In 2010, Mr. Stender achieved a San Francisco federal appeals court decision blocking the deportation of a Nigerian man was convicted of selling marijuana in Arizona in 2002. Completing a three-year sentence, Lawrence Eneh was set to be deported.
The plaintiff had contracted AIDS through a contaminated needle while in Minnesota and employed at a health center. This condition was pivotal to his defense, as it was argued that Nigeria has a policy of locking up those with AIDS and denying them needed anti-viral medications. In rendering its 3-0 decision, the Ninth US Circuit Court of Appeals noted that deportation to Nigeria, where medications would be withheld, was tantamount to torture.
With extensive experience as a Southern California immigration attorney, Christopher Stender maintains a strong community focus. Attorney Christopher Stender is a longtime presence in the American Immigration Lawyers Association (AILA), and served as vice president of the Arizona chapter.
One of the key annual sponsored AILA events over the past decade has been Citizenship Day. Bringing together a large number of advocates and lawyers, the event spans naturalization clinics nationwide and is undertaken in partnership with the NALEO Educational Fund. These clinics provide lawful permanent residents with low to no cost assistance in their efforts to naturalize.
The focus of the event is on enabling the creativity, innovation, and participation in civil society unlocked by people becoming US citizens. At present, the need for experienced counsel on the process is acute, as approximately nine million people have eligibility for naturalization. The date September 17 also coincides with National Constitution Day, which honors the day on which the US Constitution was adopted.
Immigration attorney Christopher Stender has been a successful lawyer in the California region for nearly a decade. Outside of his work as an immigration attorney, Christopher Stender enjoys participating in YMCA activities with his daughter.
The YMCA has a strong focus on youth development, healthy family relationships, and keeping children active and involved, and its programs support these values. The YMCA hosts an innumerable amount of member programs and events, often varying by location and depending on local activities available. One common program offered nationwide is the Let’s Move! Outside initiative, which was begun by First Lady Michelle Obama.
Let’s Move! Outside is meant to encourage children and young adults to take advantage of nature and outdoor activities. The YMCA partners with the Department of the Interior for the initiative, and hopes to inspire children to do service projects as well as play outdoors more. To support this, the YMCA offers a host of events and services, such as summer programs and free national park coverage for youth. To find an event near you, visit www.ymca.net/letsmoveoutside/.
Christopher Stender is an immigration attorney based in Southern California. Outside the office, Christopher Stender performs volunteer work at Grace Point Church.
Grace Point Church, a non-denominational institution located in San Diego, has a strong focus on community service. The church hosts a number of events and fundraisers each year, with additional programs and groups available for both young and adult members. Options range from serving food to the homeless on holidays to more creative opportunities, such as spreading the faith through the media.
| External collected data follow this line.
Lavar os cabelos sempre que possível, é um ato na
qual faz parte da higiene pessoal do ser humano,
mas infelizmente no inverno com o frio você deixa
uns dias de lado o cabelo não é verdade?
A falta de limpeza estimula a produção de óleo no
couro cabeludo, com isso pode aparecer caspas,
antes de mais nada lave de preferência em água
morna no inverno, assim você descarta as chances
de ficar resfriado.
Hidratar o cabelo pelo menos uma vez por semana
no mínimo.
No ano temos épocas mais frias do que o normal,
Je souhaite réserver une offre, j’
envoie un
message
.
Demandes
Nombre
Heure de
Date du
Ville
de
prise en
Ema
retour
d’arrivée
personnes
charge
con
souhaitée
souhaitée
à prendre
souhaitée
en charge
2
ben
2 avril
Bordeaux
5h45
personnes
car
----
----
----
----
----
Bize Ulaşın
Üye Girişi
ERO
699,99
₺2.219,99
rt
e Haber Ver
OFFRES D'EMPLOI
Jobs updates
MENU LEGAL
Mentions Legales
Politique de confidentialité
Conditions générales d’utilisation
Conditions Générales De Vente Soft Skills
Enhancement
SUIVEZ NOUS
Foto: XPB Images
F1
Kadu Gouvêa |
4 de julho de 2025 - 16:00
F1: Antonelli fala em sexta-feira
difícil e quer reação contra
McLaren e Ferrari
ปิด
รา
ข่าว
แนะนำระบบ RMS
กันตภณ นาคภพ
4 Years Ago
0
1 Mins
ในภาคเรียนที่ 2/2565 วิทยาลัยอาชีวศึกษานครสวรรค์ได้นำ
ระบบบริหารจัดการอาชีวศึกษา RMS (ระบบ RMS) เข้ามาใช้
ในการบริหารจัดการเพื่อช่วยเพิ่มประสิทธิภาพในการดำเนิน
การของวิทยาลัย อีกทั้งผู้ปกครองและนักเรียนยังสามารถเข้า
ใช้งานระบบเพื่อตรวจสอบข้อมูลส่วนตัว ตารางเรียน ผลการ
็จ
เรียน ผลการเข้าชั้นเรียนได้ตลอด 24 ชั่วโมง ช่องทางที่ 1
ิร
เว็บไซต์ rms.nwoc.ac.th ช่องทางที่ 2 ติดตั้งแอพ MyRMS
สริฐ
Along with local events, the church sponsors a number of missions to foreign countries, among them the annual mission trip to nearby Tijuana, Mexico. There, Grace Point volunteers partner with the Centro Shalom Church to help those living in poverty. Participants will often have one-on-one time with the children in the area for faith lessons and activities to help establish a positive relationship and provide the locals with necessities such as food and backpacks.